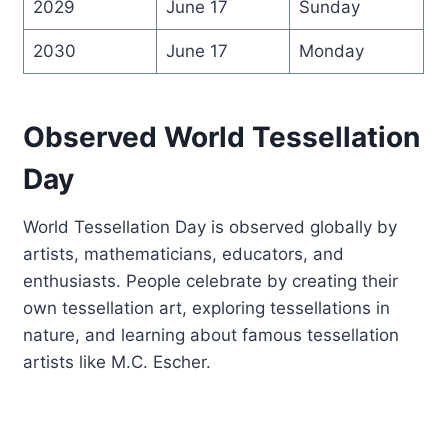
2029
June 17
Sunday
2030
June 17
Monday
Observed World Tessellation
Day
World Tessellation Day is observed globally by
artists, mathematicians, educators, and
enthusiasts. People celebrate by creating their
own tessellation art, exploring tessellations in
nature, and learning about famous tessellation
artists like M.C. Escher.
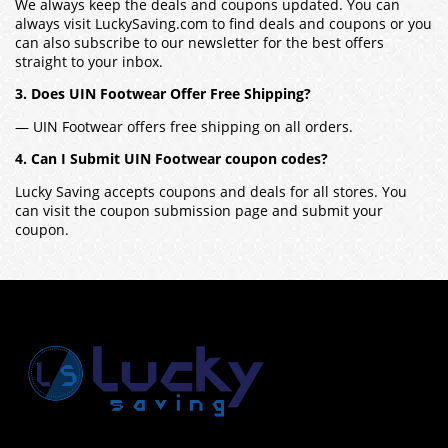
We always keep the deals and coupons updated. You can
always visit LuckySaving.com to find deals and coupons or you
can also subscribe to our newsletter for the best offers
straight to your inbox.
3. Does UIN Footwear Offer Free Shipping?
— UIN Footwear offers free shipping on all orders.
4. Can I Submit UIN Footwear coupon codes?
Lucky Saving accepts coupons and deals for all stores. You
can visit the coupon submission page and submit your
coupon.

_ASSIGNMENT_. Reproduce the text of all the material with every "artists" swapped for "painters" and nothing else changed, and leave out the pictures.

_EXPECTED ANSWER_.
2029
June 17
Sunday
2030
June 17
Monday
Observed World Tessellation
Day
World Tessellation Day is observed globally by
painters, mathematicians, educators, and
enthusiasts. People celebrate by creating their
own tessellation art, exploring tessellations in
nature, and learning about famous tessellation
painters like M.C. Escher.
We always keep the deals and coupons updated. You can
always visit LuckySaving.com to find deals and coupons or you
can also subscribe to our newsletter for the best offers
straight to your inbox.
3. Does UIN Footwear Offer Free Shipping?
— UIN Footwear offers free shipping on all orders.
4. Can I Submit UIN Footwear coupon codes?
Lucky Saving accepts coupons and deals for all stores. You
can visit the coupon submission page and submit your
coupon.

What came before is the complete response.